GOAL OF THE EXERCISE:
From the records below, return every line containing the word "option".
(THE DATA Opens)
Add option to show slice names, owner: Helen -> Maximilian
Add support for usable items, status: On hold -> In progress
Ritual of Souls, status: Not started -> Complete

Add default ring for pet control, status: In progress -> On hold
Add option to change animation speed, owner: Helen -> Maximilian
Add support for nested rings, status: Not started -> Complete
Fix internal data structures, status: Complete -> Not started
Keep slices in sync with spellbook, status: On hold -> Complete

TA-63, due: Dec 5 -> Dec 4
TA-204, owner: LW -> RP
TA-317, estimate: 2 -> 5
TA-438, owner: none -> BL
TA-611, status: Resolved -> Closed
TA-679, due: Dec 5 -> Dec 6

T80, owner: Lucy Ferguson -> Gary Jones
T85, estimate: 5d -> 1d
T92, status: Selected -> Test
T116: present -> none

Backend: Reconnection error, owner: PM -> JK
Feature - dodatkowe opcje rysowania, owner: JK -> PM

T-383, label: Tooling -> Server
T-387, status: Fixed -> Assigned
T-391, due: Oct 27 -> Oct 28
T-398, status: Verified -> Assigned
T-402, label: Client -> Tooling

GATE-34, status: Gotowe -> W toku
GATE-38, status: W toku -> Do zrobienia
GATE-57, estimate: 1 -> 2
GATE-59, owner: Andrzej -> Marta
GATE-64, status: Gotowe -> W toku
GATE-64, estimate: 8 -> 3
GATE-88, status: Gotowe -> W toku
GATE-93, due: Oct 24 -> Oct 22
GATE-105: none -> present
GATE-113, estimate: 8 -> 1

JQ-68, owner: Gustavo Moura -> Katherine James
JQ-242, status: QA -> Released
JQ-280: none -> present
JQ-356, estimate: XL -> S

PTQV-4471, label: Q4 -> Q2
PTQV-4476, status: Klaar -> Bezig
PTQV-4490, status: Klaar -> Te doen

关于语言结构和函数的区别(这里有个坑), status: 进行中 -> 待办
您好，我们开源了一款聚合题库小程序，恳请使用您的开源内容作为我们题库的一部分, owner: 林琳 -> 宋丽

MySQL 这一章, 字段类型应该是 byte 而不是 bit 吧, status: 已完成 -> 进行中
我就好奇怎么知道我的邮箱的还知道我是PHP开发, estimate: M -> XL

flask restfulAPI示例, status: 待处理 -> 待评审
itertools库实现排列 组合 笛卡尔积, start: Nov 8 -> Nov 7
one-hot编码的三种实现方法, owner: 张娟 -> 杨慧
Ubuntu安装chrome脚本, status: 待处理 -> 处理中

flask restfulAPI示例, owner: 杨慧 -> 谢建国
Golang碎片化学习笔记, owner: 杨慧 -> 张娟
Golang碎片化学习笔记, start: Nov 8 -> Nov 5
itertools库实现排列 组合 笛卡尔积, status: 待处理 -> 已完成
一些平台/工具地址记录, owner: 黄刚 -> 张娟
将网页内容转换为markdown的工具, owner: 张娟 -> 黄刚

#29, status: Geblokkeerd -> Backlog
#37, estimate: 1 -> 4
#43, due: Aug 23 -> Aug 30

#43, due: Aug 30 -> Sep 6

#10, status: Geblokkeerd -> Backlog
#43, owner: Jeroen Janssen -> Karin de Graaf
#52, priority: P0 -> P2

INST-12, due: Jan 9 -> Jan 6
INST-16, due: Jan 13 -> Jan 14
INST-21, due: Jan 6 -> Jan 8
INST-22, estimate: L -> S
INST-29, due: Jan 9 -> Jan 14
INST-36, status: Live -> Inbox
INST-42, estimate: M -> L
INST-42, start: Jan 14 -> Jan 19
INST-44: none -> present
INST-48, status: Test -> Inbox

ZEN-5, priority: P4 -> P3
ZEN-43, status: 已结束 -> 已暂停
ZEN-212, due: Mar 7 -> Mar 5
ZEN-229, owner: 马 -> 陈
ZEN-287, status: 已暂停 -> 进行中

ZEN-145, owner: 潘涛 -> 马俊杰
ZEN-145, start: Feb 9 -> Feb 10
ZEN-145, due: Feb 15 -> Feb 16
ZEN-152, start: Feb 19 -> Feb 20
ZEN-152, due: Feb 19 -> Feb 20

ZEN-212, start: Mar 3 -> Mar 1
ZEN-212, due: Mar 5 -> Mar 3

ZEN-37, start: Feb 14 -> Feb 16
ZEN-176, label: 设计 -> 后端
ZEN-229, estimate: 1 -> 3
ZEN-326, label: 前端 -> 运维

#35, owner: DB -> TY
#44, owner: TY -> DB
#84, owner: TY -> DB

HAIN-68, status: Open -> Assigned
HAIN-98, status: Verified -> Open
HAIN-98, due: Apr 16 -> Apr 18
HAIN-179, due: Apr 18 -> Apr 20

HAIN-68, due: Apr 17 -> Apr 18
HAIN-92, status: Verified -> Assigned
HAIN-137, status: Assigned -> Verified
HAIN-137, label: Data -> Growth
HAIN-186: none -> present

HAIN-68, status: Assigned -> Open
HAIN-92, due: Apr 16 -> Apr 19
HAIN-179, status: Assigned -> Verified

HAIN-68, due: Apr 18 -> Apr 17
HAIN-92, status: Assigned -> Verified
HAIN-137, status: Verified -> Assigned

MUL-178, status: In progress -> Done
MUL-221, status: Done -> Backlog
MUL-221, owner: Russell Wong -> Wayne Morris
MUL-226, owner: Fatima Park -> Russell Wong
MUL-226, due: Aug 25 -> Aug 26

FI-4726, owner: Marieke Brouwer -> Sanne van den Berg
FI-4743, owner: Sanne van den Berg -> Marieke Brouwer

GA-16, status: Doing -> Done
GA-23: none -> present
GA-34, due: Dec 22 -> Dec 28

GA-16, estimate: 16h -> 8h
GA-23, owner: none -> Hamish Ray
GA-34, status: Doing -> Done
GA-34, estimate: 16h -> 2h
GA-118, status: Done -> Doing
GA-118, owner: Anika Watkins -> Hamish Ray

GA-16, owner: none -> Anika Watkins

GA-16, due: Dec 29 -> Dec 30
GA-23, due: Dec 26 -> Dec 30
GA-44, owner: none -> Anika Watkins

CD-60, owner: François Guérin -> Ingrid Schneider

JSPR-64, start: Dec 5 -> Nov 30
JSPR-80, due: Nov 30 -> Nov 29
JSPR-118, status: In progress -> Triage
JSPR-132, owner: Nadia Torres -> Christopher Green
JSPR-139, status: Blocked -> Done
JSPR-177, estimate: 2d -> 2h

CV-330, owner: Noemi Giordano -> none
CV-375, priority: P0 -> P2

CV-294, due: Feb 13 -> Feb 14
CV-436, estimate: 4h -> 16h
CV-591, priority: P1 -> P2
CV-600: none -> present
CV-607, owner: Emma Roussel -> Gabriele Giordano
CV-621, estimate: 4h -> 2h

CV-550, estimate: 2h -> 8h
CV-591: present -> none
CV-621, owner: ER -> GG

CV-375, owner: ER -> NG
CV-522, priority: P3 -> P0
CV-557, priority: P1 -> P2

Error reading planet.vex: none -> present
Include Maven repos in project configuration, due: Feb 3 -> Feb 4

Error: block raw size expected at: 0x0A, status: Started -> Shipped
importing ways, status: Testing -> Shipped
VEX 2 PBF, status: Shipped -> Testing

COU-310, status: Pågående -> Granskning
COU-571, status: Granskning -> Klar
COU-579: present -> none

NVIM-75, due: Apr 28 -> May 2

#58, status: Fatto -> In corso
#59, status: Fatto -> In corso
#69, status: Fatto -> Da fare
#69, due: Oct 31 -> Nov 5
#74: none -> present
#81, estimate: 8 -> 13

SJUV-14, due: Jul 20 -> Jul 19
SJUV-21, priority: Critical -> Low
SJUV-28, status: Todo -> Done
(THE DATA Closes)
RESULT:
Add option to show slice names, owner: Helen -> Maximilian
Add option to change animation speed, owner: Helen -> Maximilian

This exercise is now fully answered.